Artfully stringing Frazier along, the informant continued to discuss the possibility of a murder-for-hire targeting the nonexistent cousin. In the meantime, he told Frazier, it would be possible for him to steal a northbound cocaine shipment. Frazier and the other two suspects were directed to a warehouse in Phoenix where they found a Hyundai Tucson containing “one package of actual cocaine weighing approximately one kilogram and nine packages of cocaine stimulant [sic] that also weighed approximately one kilogram each.”(Emphasis added.)
Although the FBI criminal complaint dishonestly refers to the quantity as a five-kilo “mixture,” the single kilo of cocaine was packaged separately from nine kilos of cocaine substitute. By arranging for the suspects to find the ten-kilo “mixture,” rather than the single kilo of “actual cocaine,” the FBI made it possible to charge them with offenses that carry a mandatory 10-year prison sentence, and fines of up to $10 million.
As they drove away from the warehouse, Frazier and his comrades were intercepted by an FBI SWAT team. They briefly managed to evade several police vehicles but were kept under surveillance by an FBI aircraft, which tracked them to the home of Frazier’s girlfriend. The suspects were arrested, and firearms found in the home during a search were “seized as evidence.”
By seeking to confiscate drug proceeds at gunpoint, Parris Frazier and his friends behaved in a fashion indistinguishable from government-authorized “narcotics interdiction” patrols – especially by expressing a preference to confiscate southbound cash deliveries, rather than northbound drug shipments.
In the state of Tennessee, where police departments have been permitted to retain 100 percent of the cash stolen through “civil asset forfeiture,” Interstate 40 has been designated a high-impact narcotics area.
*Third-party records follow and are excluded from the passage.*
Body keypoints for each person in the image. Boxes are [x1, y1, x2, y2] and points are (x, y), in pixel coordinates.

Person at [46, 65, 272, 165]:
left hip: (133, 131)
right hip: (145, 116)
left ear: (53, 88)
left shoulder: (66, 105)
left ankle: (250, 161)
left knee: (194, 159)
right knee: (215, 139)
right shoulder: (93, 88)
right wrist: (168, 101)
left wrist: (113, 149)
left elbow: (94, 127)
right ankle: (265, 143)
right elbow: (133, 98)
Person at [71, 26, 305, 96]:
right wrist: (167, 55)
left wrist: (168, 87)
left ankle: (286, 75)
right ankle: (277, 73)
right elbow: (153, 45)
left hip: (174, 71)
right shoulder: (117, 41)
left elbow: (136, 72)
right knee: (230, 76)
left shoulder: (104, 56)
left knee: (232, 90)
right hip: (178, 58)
However, the most coveted patrol area is the westbound lane, because of the assumption that narcotics flow east and cash flows west. Competing law enforcement agencies have literally come to blows over jurisdictional claims on the most profitable sections of I-40.
The ends pursued by Frazier and his colleagues, and the means they employed, didn’t differ materially from those of government law enforcement and intelligence agencies – but they lacked official authorization to conduct highway robbery.
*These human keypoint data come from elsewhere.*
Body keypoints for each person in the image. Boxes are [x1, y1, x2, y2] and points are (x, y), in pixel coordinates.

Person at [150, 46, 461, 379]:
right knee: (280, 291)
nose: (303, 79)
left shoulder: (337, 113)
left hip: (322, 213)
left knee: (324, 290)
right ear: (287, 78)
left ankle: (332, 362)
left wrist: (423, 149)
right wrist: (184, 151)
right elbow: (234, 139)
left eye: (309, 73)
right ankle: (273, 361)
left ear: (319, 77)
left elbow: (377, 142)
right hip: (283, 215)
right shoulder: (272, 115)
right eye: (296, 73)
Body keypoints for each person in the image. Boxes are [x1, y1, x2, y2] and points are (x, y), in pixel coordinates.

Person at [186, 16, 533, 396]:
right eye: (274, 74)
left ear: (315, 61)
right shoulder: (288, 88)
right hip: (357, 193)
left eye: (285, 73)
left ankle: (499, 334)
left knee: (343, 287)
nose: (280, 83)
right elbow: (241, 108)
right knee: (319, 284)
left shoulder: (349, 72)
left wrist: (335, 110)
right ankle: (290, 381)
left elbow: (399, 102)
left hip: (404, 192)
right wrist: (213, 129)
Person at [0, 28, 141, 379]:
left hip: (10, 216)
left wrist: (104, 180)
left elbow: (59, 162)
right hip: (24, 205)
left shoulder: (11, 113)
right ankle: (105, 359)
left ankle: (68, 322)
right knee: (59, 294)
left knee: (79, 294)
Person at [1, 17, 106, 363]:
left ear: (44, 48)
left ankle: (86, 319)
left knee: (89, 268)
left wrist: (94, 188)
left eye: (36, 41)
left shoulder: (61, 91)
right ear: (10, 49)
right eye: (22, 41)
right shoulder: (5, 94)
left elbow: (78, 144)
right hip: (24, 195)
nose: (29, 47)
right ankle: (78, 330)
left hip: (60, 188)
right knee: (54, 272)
Ironically, the same was true of Joe David’s involvement in an “interdiction task force” operated by District Attorney Joe Hicks of Oklahoma’s Caddo County. In July 2013 (as previously reported here), Hicks was forced to disband the unit, which included David himself and several other private contractors associated with Desert Snow. On one occasion, David – who was wearing a sidearm, but not a certified law enforcement officer — pulled over and interrogated a pregnant woman on I-40 and interrogated her at length.
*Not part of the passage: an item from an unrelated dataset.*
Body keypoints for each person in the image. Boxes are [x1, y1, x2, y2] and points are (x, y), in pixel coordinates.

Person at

Hicks told The Oklahoman Newspaper that he had hired David and his sidekicks “because his drug task force had little success on drug stops” and because “he hoped to make money for his office from the drug stops because of a loss of federal funds.”
David and Desert Snow were allowed to keep a 24 percent cut of the plunder. Desert Snow’s take was $40,000, with another $212,000 in the pipeline when Caddo County Special Judge David Stephens shut down the racket.
As he ordered David never again to conduct “interdiction patrols” in his county, Judge Stephens told him that “if you do, I hope to see you soon, wearing orange.”
No instrument yet devised by the intelligence of man can detect the moral and legal difference between what Joe David and his comrades were doing in Oklahoma, and what Parris Frazer and his buddies thought they were doing in the FBI-orchestrated false-flag operation.
Frazer and his pals face the prospect of years in a government-sponsored cage for mimicking the behavior taught by David and carried out by agents of the state’s crime cartel. David is no longer an accredited member of the state’s punitive priesthood, but as someone who teaches cops how to be more effective robbers he enjoys Blue Privilege-by-proxy.